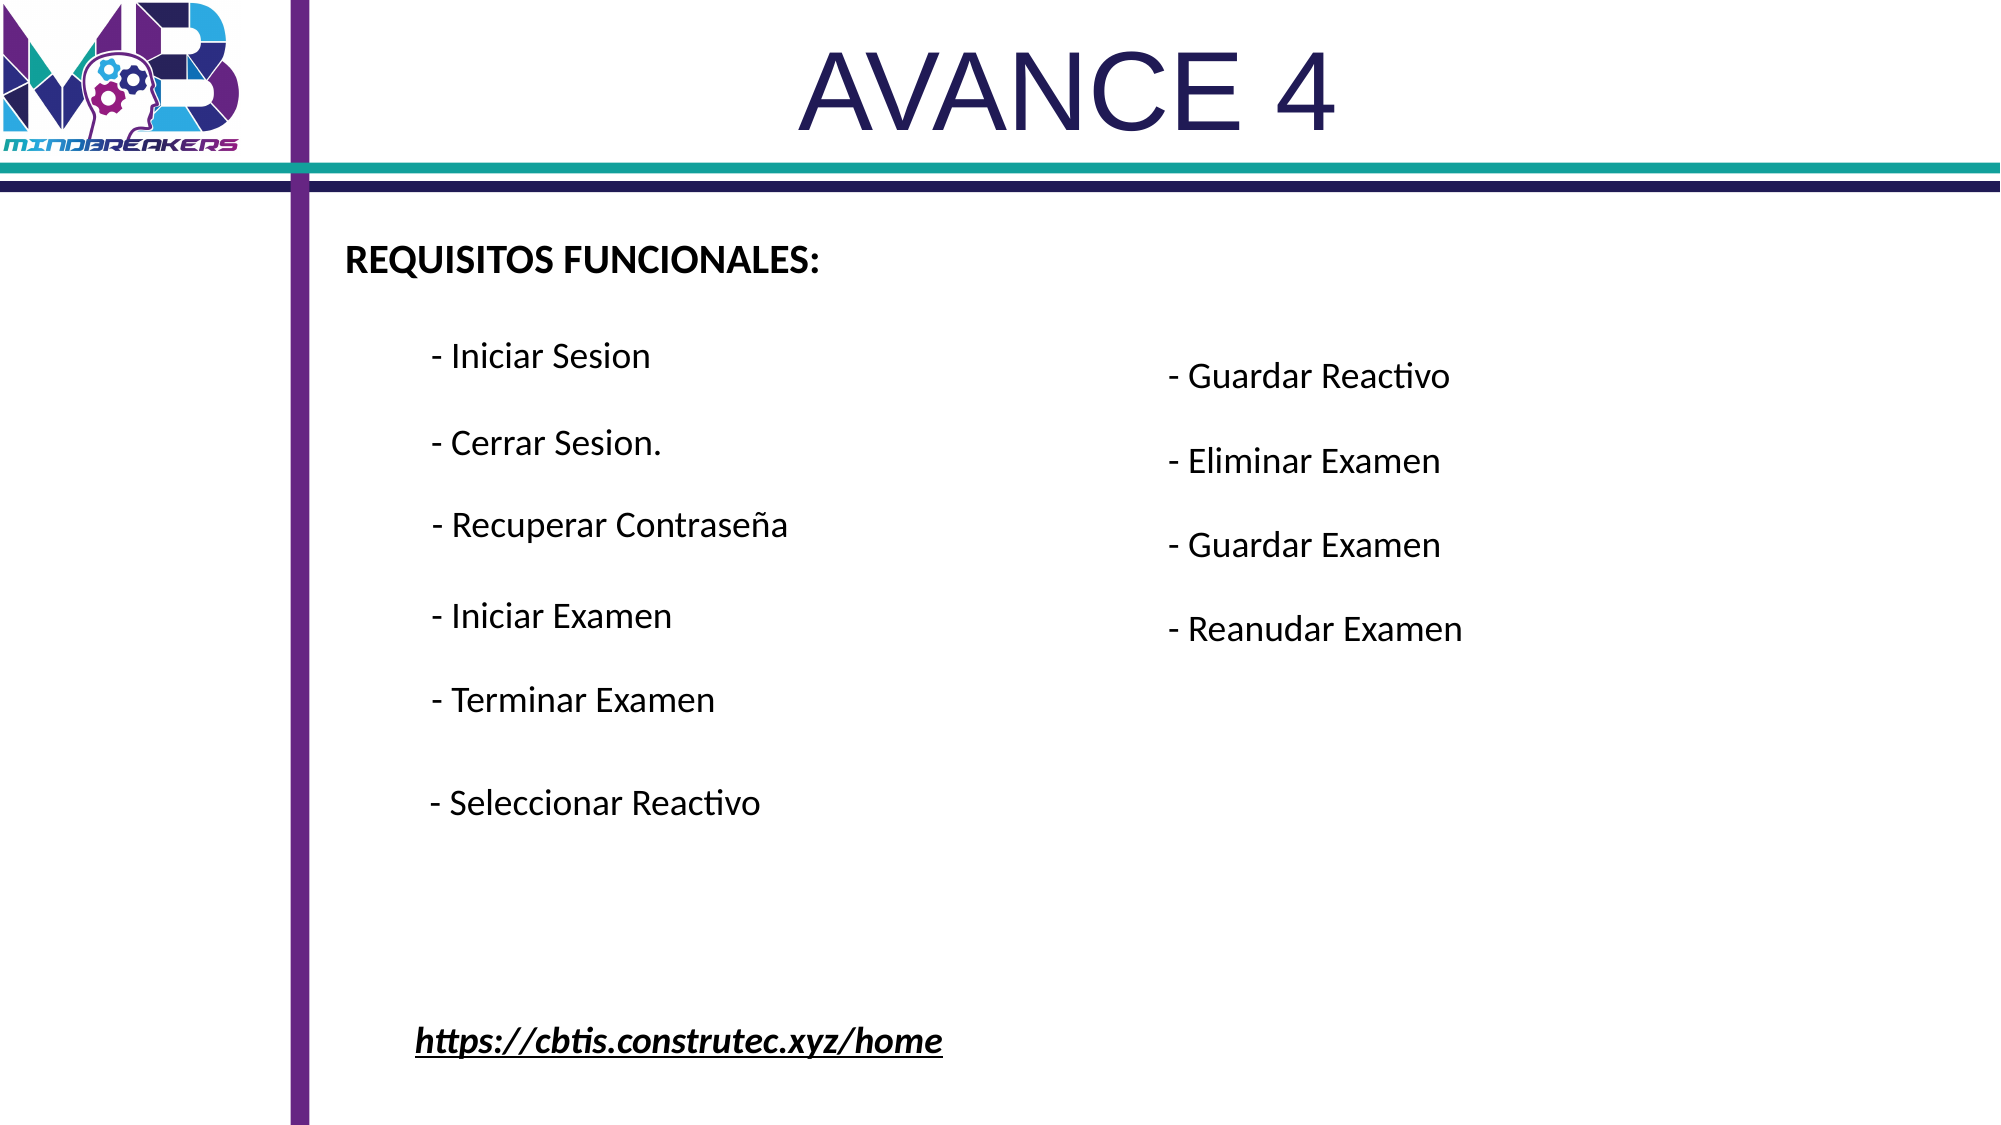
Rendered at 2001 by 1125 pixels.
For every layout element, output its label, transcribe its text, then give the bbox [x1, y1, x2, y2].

text_box [290, 0, 310, 161]
text_box [310, 180, 2000, 193]
text_box - Eliminar Examen [1153, 428, 1457, 489]
text_box - Reanudar Examen [1153, 596, 1479, 657]
text_box - Cerrar Sesion. [416, 410, 678, 516]
text_box - Iniciar Examen [416, 583, 697, 667]
text_box - Seleccionar Reactivo [414, 770, 785, 921]
picture [0, 0, 241, 156]
text_box AVANCE 4 [783, 10, 1354, 161]
text_box - Terminar Examen [416, 667, 740, 818]
text_box - Iniciar Sesion [416, 324, 667, 384]
text_box - Guardar Reactivo [1153, 343, 1466, 404]
text_box [0, 161, 2000, 174]
text_box - Recuperar Contraseña [417, 493, 805, 553]
text_box [0, 180, 290, 193]
text_box - Guardar Examen [1153, 512, 1457, 573]
text_box [290, 174, 310, 1125]
text_box REQUISITOS FUNCIONALES: [330, 224, 838, 290]
text_box https://cbtis.construtec.xyz/home [400, 1008, 959, 1069]
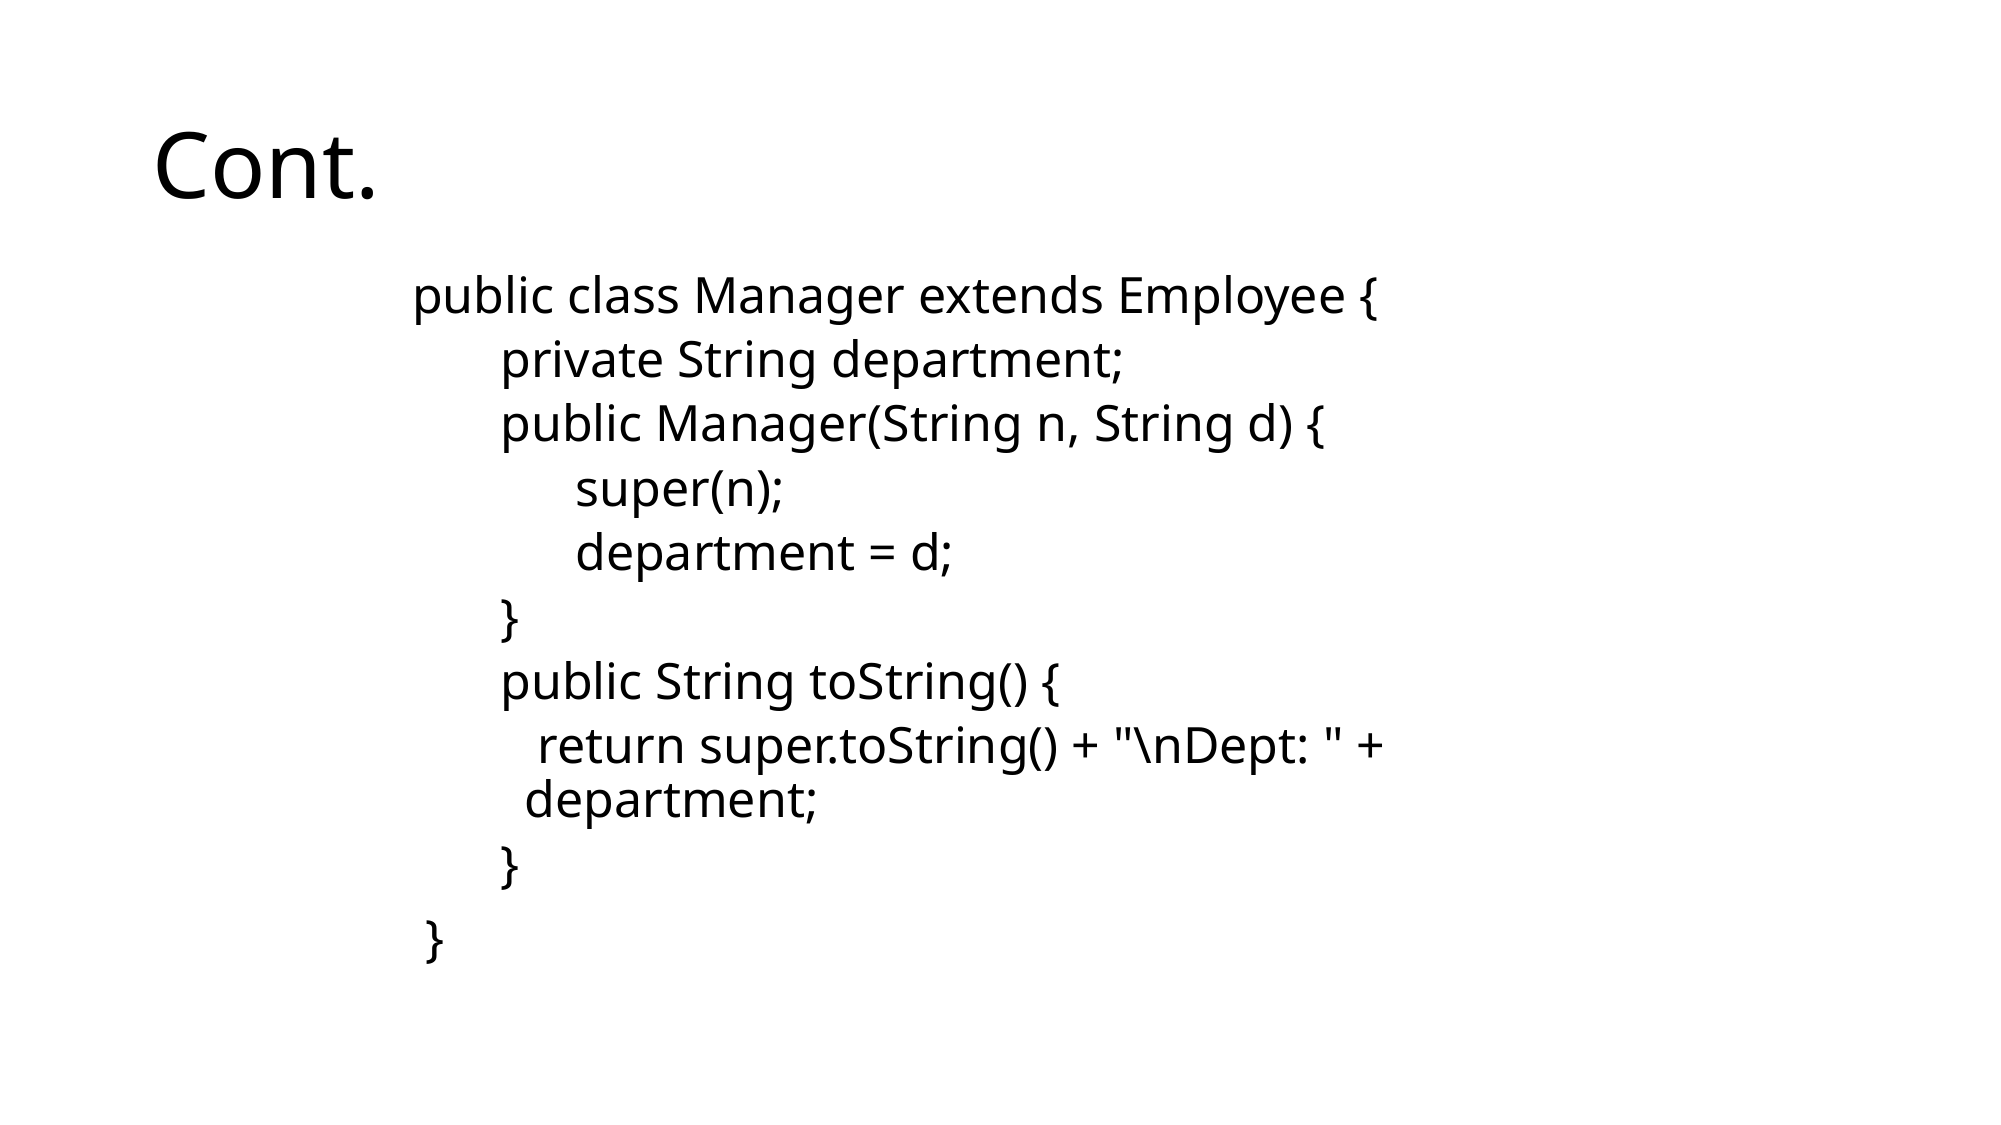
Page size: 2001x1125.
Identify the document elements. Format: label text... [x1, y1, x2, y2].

title Cont. [137, 59, 1863, 278]
list public class Manager extends Employee { private String department; public Manager(String n, String d) { super(n); department = d; } public String toString() { return super.toString() + "\nDept: " + department; } } [397, 262, 1675, 1006]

----------------

### TASK ITEM
With the pictures removed, return all the entries exactly.

### ANSWER TO THIS TASK
Rendered at 2001 by 1125 pixels.
For every layout element, output its label, transcribe its text, then give the bbox [x1, y1, x2, y2].

text_box [290, 0, 310, 161]
text_box [310, 180, 2000, 193]
text_box - Eliminar Examen [1153, 428, 1457, 489]
text_box - Reanudar Examen [1153, 596, 1479, 657]
text_box - Cerrar Sesion. [416, 410, 678, 516]
text_box - Iniciar Examen [416, 583, 697, 667]
text_box - Seleccionar Reactivo [414, 770, 785, 921]
picture [0, 0, 241, 156]
text_box AVANCE 4 [783, 10, 1354, 161]
text_box - Terminar Examen [416, 667, 740, 818]
text_box - Iniciar Sesion [416, 324, 667, 384]
text_box - Guardar Reactivo [1153, 343, 1466, 404]
text_box [0, 161, 2000, 174]
text_box - Recuperar Contraseña [417, 493, 805, 553]
text_box [0, 180, 290, 193]
text_box - Guardar Examen [1153, 512, 1457, 573]
text_box [290, 174, 310, 1125]
text_box REQUISITOS FUNCIONALES: [330, 224, 838, 290]
text_box https://cbtis.construtec.xyz/home [400, 1008, 959, 1069]
Page size: 2001x1125.
Identify the document elements. Format: label text... [x1, y1, x2, y2].

title Cont. [137, 59, 1863, 278]
list public class Manager extends Employee { private String department; public Manager(String n, String d) { super(n); department = d; } public String toString() { return super.toString() + "\nDept: " + department; } } [397, 262, 1675, 1006]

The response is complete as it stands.